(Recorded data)
▽
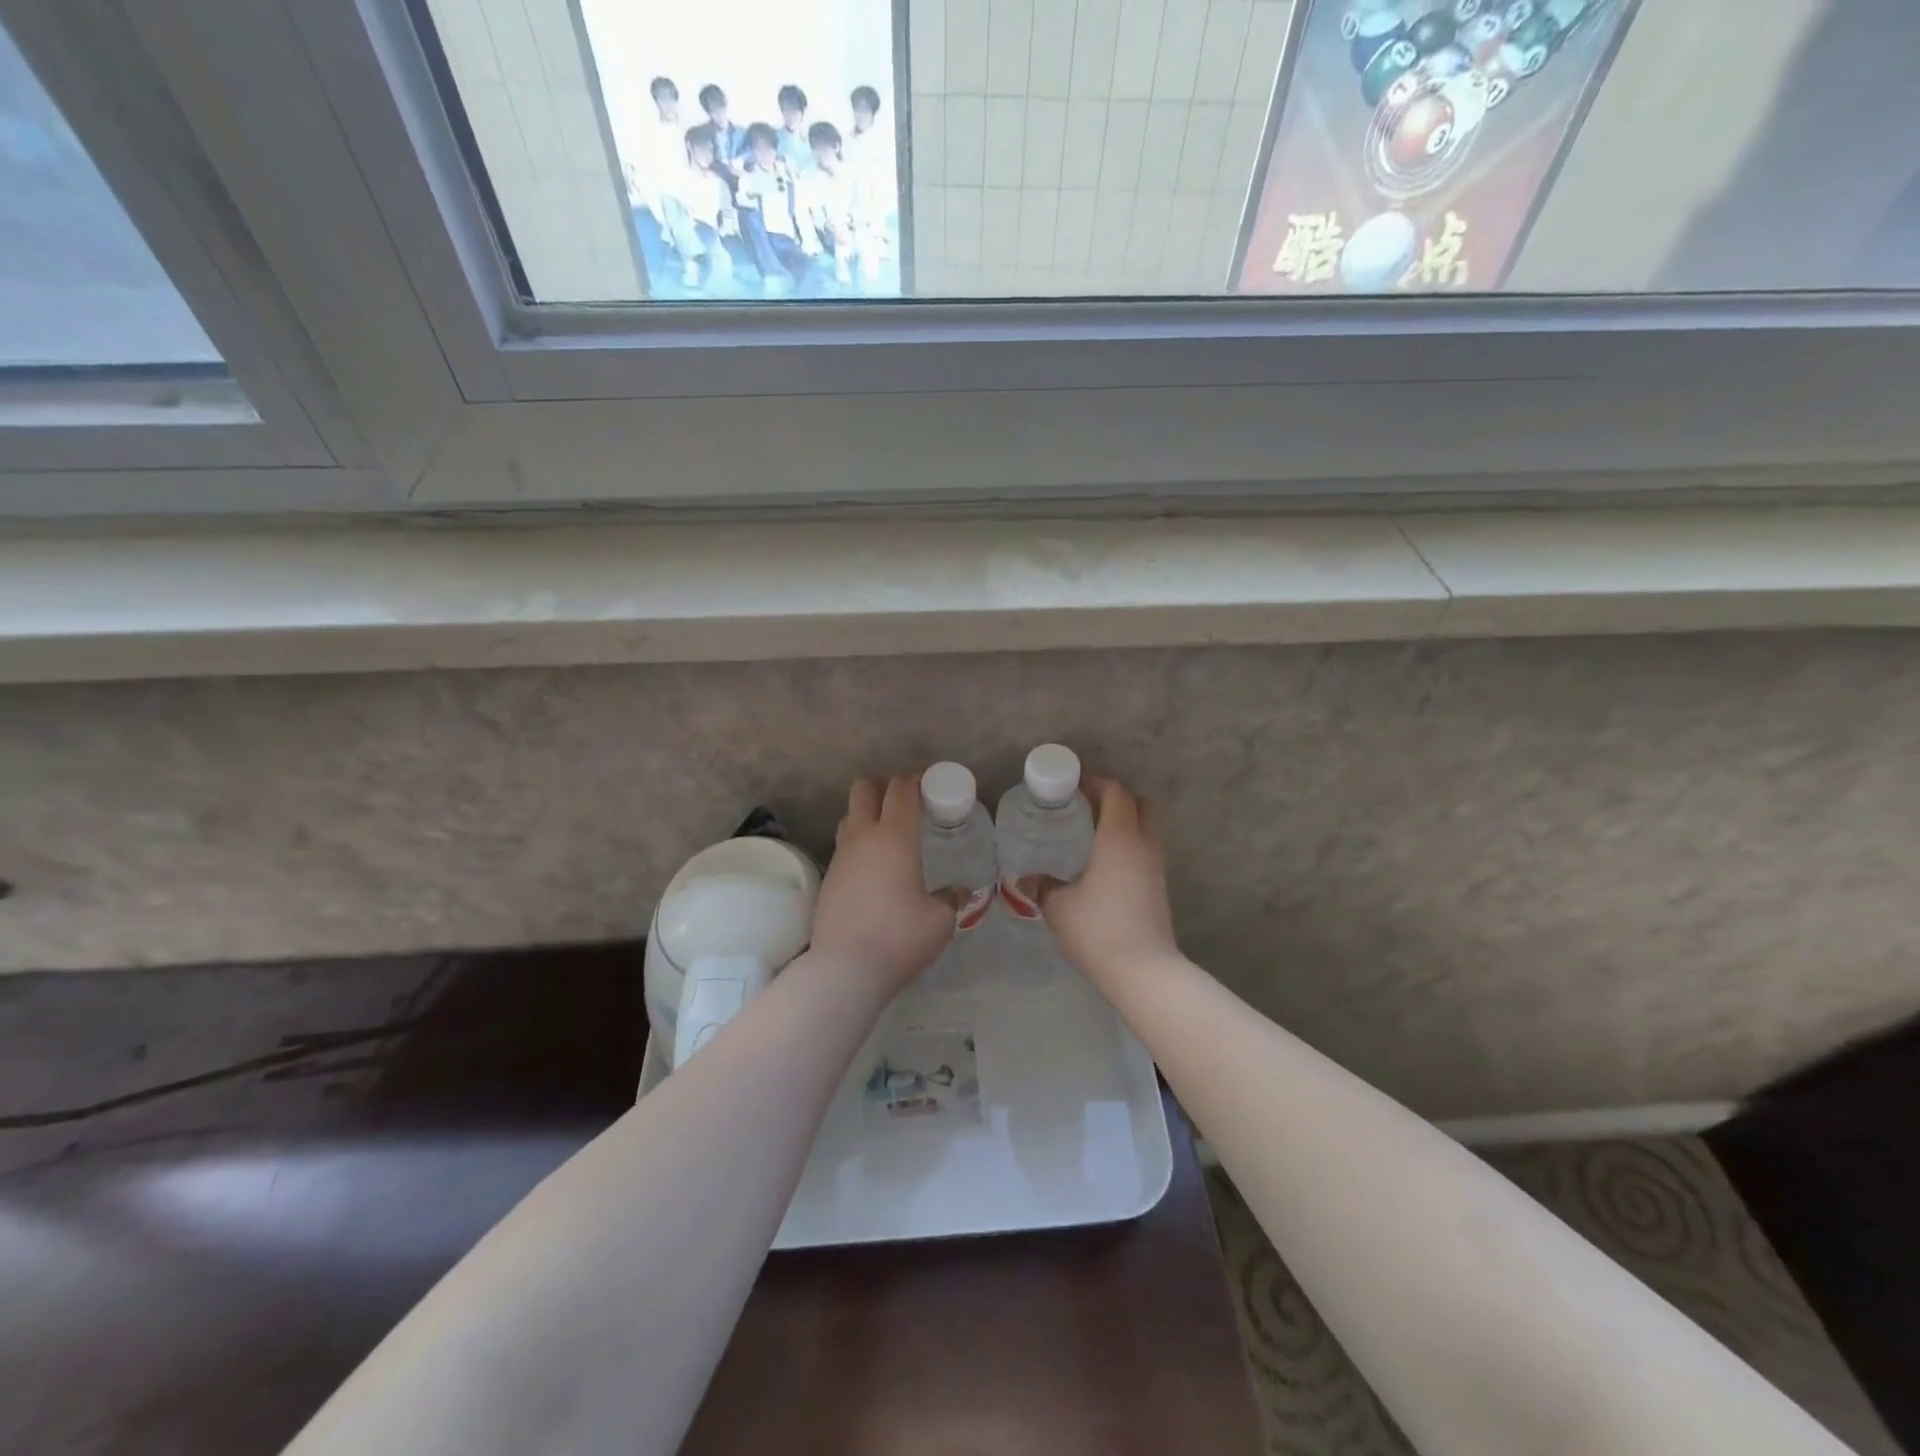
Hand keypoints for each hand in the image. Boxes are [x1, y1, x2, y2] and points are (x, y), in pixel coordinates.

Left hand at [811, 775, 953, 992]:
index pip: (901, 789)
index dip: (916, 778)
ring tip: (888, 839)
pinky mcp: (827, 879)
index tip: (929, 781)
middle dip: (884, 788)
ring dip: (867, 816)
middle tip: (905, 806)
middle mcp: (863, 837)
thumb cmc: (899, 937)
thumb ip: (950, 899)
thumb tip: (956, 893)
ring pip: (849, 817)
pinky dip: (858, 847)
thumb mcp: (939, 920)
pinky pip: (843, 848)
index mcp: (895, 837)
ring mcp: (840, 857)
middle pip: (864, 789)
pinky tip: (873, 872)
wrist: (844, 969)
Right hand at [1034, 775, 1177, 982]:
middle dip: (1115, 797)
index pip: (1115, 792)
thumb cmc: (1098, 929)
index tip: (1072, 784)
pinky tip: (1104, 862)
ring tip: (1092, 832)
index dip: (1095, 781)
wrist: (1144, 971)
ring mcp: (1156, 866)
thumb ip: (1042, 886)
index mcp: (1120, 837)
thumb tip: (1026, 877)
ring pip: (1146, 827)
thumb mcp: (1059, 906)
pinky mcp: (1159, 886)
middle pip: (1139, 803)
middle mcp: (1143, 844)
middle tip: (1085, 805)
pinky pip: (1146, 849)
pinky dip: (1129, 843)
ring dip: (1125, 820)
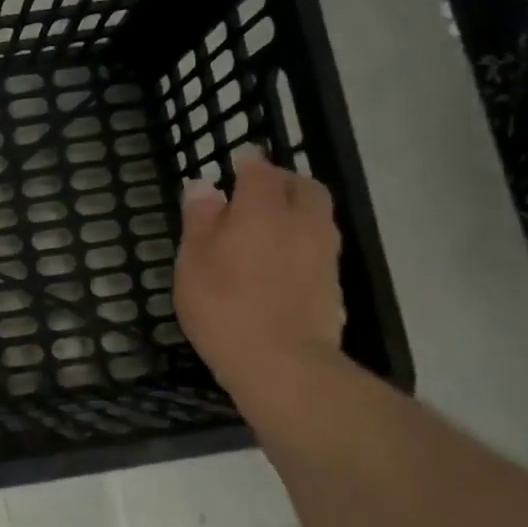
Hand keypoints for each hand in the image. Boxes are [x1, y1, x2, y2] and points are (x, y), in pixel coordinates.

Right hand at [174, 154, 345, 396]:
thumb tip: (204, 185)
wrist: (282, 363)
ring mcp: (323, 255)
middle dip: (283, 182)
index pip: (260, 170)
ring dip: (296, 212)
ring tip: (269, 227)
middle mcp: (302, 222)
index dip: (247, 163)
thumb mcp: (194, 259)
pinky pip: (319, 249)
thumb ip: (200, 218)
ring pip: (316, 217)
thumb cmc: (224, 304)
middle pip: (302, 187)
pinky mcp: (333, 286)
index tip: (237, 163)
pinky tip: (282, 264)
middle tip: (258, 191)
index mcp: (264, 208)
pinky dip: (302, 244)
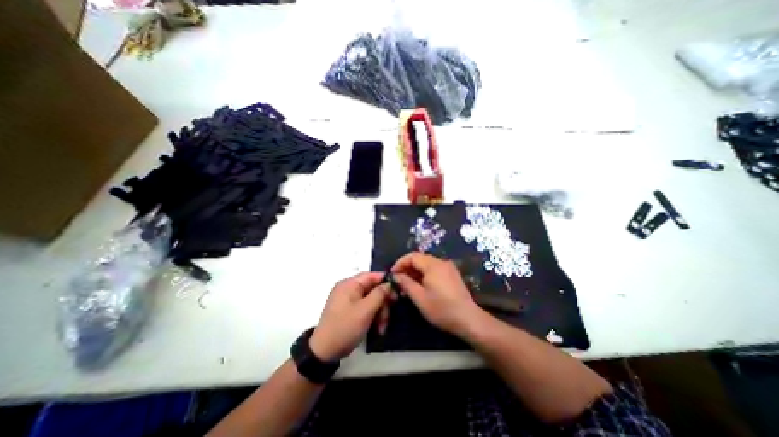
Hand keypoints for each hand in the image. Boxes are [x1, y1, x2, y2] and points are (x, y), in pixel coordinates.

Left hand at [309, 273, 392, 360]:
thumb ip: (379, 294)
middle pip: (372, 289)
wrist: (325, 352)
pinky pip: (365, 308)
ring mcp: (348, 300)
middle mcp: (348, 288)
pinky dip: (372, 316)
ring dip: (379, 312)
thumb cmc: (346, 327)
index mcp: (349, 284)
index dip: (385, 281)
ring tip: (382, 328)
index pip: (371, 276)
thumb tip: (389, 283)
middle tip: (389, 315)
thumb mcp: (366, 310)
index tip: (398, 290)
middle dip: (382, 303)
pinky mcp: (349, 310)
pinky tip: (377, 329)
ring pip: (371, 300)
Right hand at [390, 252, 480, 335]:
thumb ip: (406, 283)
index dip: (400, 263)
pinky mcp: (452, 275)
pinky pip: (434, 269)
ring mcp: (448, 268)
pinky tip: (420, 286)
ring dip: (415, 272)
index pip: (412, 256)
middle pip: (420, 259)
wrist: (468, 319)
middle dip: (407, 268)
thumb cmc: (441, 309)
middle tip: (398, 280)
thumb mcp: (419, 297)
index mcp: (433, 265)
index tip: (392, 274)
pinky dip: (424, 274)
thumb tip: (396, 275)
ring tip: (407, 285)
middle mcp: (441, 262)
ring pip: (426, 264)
△
Problem details:
Output all the entries exactly, minus any pictures.

Finished task:
Hand keypoints for each hand in the image. Boxes are [x1, y1, x2, y2] and points are (x, y), in pixel coordinates.

Left hand at [811, 775, 953, 992]:
index pip: (901, 789)
index dip: (916, 778)
ring tip: (888, 839)
pinky mcp: (827, 879)
index tip: (929, 781)
middle dip: (884, 788)
ring dip: (867, 816)
middle tip: (905, 806)
middle mcp: (863, 837)
thumb cmc: (899, 937)
thumb ip: (950, 899)
thumb tip: (956, 893)
ring pip: (849, 817)
pinky dip: (858, 847)
thumb mcp: (939, 920)
pinky pip: (843, 848)
index mcp: (895, 837)
ring mcp: (840, 857)
middle pip: (864, 789)
pinky tip: (873, 872)
wrist: (844, 969)
Right hand at [1034, 775, 1177, 982]:
middle dip: (1115, 797)
index pip: (1115, 792)
thumb cmc: (1098, 929)
index tip: (1072, 784)
pinky tip: (1104, 862)
ring tip: (1092, 832)
index dip: (1095, 781)
wrist: (1144, 971)
ring mcp: (1156, 866)
thumb ip: (1042, 886)
index mcp: (1120, 837)
thumb tip: (1026, 877)
ring pip: (1146, 827)
thumb mcp: (1059, 906)
pinky mcp: (1159, 886)
middle pip: (1139, 803)
middle mcp: (1143, 844)
middle tip: (1085, 805)
pinky pip: (1146, 849)
pinky dip: (1129, 843)
ring dip: (1125, 820)
Hand keypoints for each hand in the image. Boxes are [x1, y1, x2, y2] and points are (x, y), in pixel coordinates.

Right hand at [174, 154, 345, 396]:
thumb tip: (204, 185)
wrist: (282, 363)
ring mcp: (323, 255)
middle dip: (283, 182)
index pip: (260, 170)
ring dip: (296, 212)
ring tip: (269, 227)
middle mcp: (302, 222)
index dip: (247, 163)
thumb mcp: (194, 259)
pinky pip: (319, 249)
thumb ip: (200, 218)
ring pip: (316, 217)
thumb cmc: (224, 304)
middle pip: (302, 187)
pinky mcp: (333, 286)
index tip: (237, 163)
pinky tip: (282, 264)
middle tip: (258, 191)
index mcp: (264, 208)
pinky dip: (302, 244)
Hand keypoints for each hand in the image. Boxes are [x1, y1, x2, y2] and points are (x, y), in pixel coordinates.

Left hand at [309, 273, 392, 360]:
thumb ip: (379, 294)
middle pip: (372, 289)
wrist: (325, 352)
pinky pip: (365, 308)
ring mcp: (348, 300)
middle mcp: (348, 288)
pinky dip: (372, 316)
ring dip: (379, 312)
thumb cmc: (346, 327)
index mcp: (349, 284)
index dip: (385, 281)
ring tip: (382, 328)
index pip: (371, 276)
thumb tip: (389, 283)
middle tip: (389, 315)
thumb mcp: (366, 310)
index tip: (398, 290)
middle dip: (382, 303)
pinky mcp: (349, 310)
pinky tip: (377, 329)
ring pip: (371, 300)
Right hand at [390, 252, 480, 335]:
thumb ip: (406, 283)
index dip: (400, 263)
pinky mcp: (452, 275)
pinky pip: (434, 269)
ring mcp: (448, 268)
pinky tip: (420, 286)
ring dip: (415, 272)
index pip: (412, 256)
middle pip: (420, 259)
wrist: (468, 319)
middle dip: (407, 268)
thumb cmc: (441, 309)
middle tip: (398, 280)
thumb mcp: (419, 297)
index mcp: (433, 265)
index tip: (392, 274)
pinky dip: (424, 274)
thumb tip: (396, 275)
ring tip: (407, 285)
middle mcp: (441, 262)
ring pip: (426, 264)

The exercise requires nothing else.